YOUR OBJECTIVE: Go through the data and copy every line exactly, but not the images.

──────── DATA

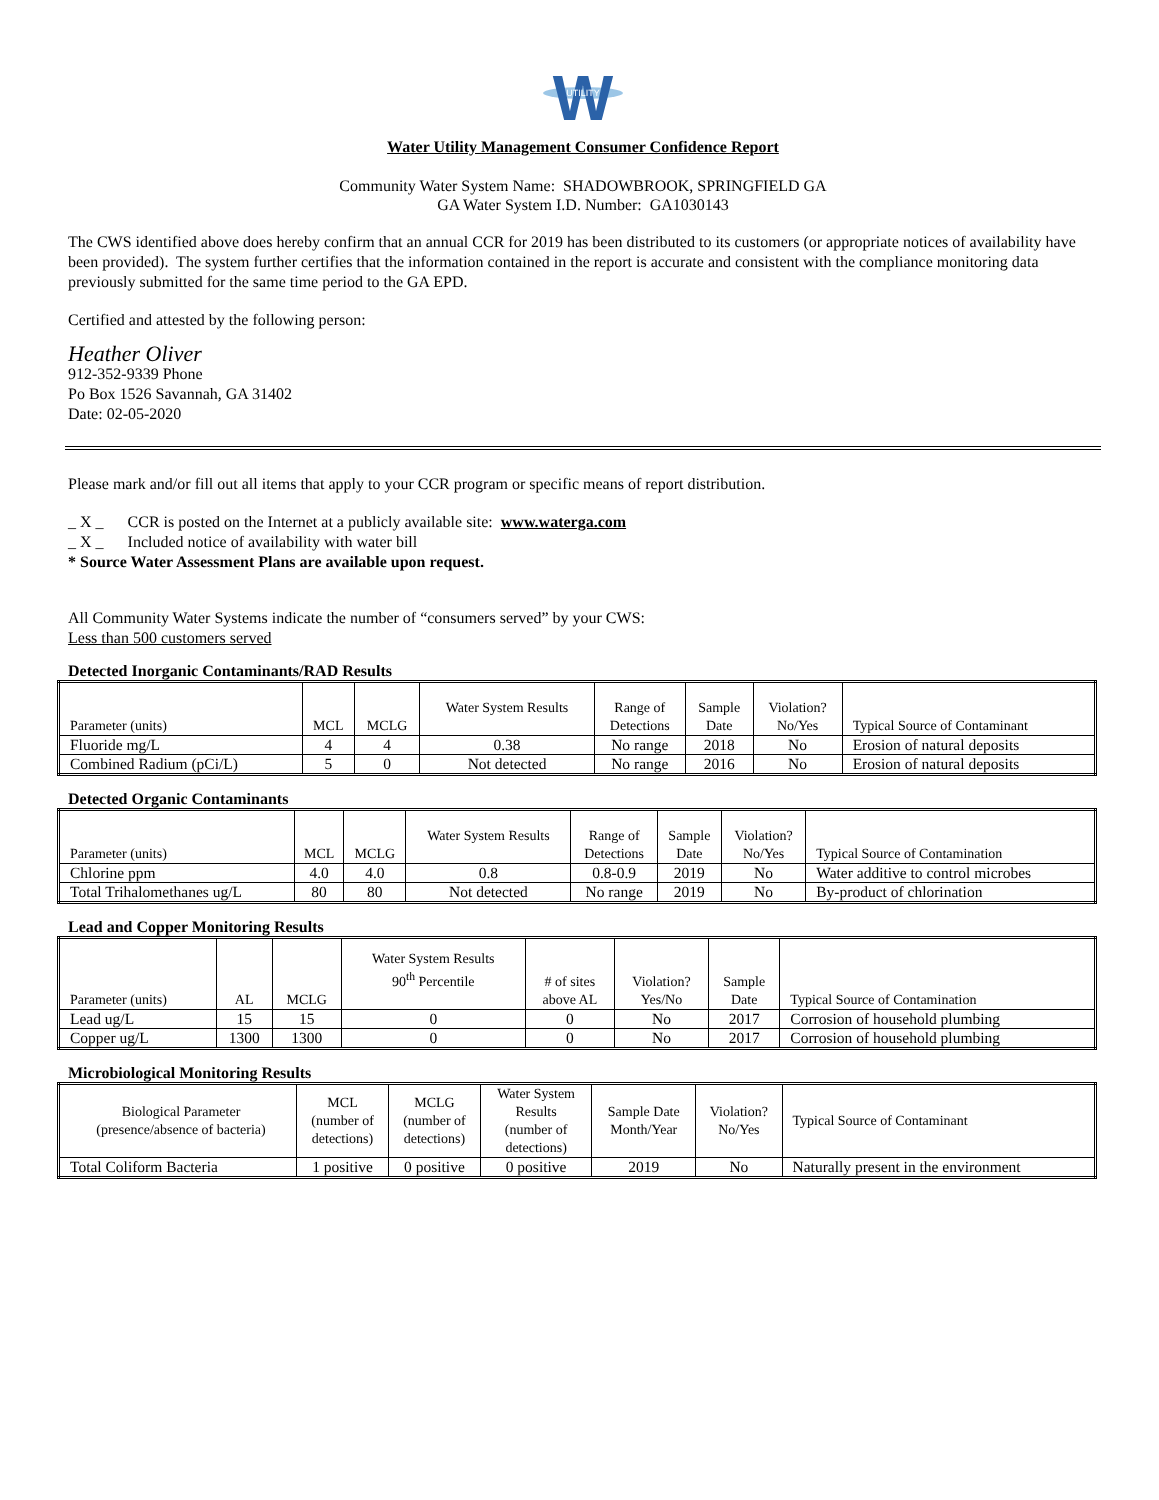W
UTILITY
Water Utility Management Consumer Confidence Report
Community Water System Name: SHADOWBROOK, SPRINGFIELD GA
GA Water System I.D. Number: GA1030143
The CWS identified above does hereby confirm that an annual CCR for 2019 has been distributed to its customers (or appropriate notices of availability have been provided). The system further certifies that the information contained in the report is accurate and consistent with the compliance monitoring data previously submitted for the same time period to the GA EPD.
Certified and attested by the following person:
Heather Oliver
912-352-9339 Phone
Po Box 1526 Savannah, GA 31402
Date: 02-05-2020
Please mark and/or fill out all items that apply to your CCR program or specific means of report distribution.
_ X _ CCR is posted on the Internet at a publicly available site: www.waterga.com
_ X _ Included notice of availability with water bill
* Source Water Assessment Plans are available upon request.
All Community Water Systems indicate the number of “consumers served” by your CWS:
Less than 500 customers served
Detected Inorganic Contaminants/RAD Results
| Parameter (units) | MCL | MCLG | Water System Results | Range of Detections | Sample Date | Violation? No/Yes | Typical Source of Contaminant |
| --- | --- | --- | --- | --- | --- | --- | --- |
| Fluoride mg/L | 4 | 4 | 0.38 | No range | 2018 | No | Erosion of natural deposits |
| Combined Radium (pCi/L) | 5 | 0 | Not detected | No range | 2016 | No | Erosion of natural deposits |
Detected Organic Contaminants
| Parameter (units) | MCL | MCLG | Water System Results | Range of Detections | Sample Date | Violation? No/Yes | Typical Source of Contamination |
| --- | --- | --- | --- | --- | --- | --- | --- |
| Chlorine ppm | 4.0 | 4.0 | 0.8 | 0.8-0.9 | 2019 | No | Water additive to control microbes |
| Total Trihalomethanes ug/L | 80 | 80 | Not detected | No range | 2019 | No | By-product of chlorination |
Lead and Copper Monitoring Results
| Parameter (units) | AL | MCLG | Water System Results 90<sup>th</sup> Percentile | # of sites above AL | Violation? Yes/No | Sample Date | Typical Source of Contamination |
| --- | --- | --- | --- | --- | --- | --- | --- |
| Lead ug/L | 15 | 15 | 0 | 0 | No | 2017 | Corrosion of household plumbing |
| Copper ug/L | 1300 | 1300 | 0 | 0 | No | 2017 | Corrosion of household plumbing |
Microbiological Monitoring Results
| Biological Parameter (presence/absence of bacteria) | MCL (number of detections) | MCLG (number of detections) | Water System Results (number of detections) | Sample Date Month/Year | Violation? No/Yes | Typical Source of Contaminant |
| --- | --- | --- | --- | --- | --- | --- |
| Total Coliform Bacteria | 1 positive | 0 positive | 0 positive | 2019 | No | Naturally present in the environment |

────────────────

SOLUTION BELOW:
W
UTILITY
Water Utility Management Consumer Confidence Report
Community Water System Name: SHADOWBROOK, SPRINGFIELD GA
GA Water System I.D. Number: GA1030143
The CWS identified above does hereby confirm that an annual CCR for 2019 has been distributed to its customers (or appropriate notices of availability have been provided). The system further certifies that the information contained in the report is accurate and consistent with the compliance monitoring data previously submitted for the same time period to the GA EPD.
Certified and attested by the following person:
Heather Oliver
912-352-9339 Phone
Po Box 1526 Savannah, GA 31402
Date: 02-05-2020
Please mark and/or fill out all items that apply to your CCR program or specific means of report distribution.
_ X _ CCR is posted on the Internet at a publicly available site: www.waterga.com
_ X _ Included notice of availability with water bill
* Source Water Assessment Plans are available upon request.
All Community Water Systems indicate the number of “consumers served” by your CWS:
Less than 500 customers served
Detected Inorganic Contaminants/RAD Results
| Parameter (units) | MCL | MCLG | Water System Results | Range of Detections | Sample Date | Violation? No/Yes | Typical Source of Contaminant |
| --- | --- | --- | --- | --- | --- | --- | --- |
| Fluoride mg/L | 4 | 4 | 0.38 | No range | 2018 | No | Erosion of natural deposits |
| Combined Radium (pCi/L) | 5 | 0 | Not detected | No range | 2016 | No | Erosion of natural deposits |
Detected Organic Contaminants
| Parameter (units) | MCL | MCLG | Water System Results | Range of Detections | Sample Date | Violation? No/Yes | Typical Source of Contamination |
| --- | --- | --- | --- | --- | --- | --- | --- |
| Chlorine ppm | 4.0 | 4.0 | 0.8 | 0.8-0.9 | 2019 | No | Water additive to control microbes |
| Total Trihalomethanes ug/L | 80 | 80 | Not detected | No range | 2019 | No | By-product of chlorination |
Lead and Copper Monitoring Results
| Parameter (units) | AL | MCLG | Water System Results 90<sup>th</sup> Percentile | # of sites above AL | Violation? Yes/No | Sample Date | Typical Source of Contamination |
| --- | --- | --- | --- | --- | --- | --- | --- |
| Lead ug/L | 15 | 15 | 0 | 0 | No | 2017 | Corrosion of household plumbing |
| Copper ug/L | 1300 | 1300 | 0 | 0 | No | 2017 | Corrosion of household plumbing |
Microbiological Monitoring Results
| Biological Parameter (presence/absence of bacteria) | MCL (number of detections) | MCLG (number of detections) | Water System Results (number of detections) | Sample Date Month/Year | Violation? No/Yes | Typical Source of Contaminant |
| --- | --- | --- | --- | --- | --- | --- |
| Total Coliform Bacteria | 1 positive | 0 positive | 0 positive | 2019 | No | Naturally present in the environment |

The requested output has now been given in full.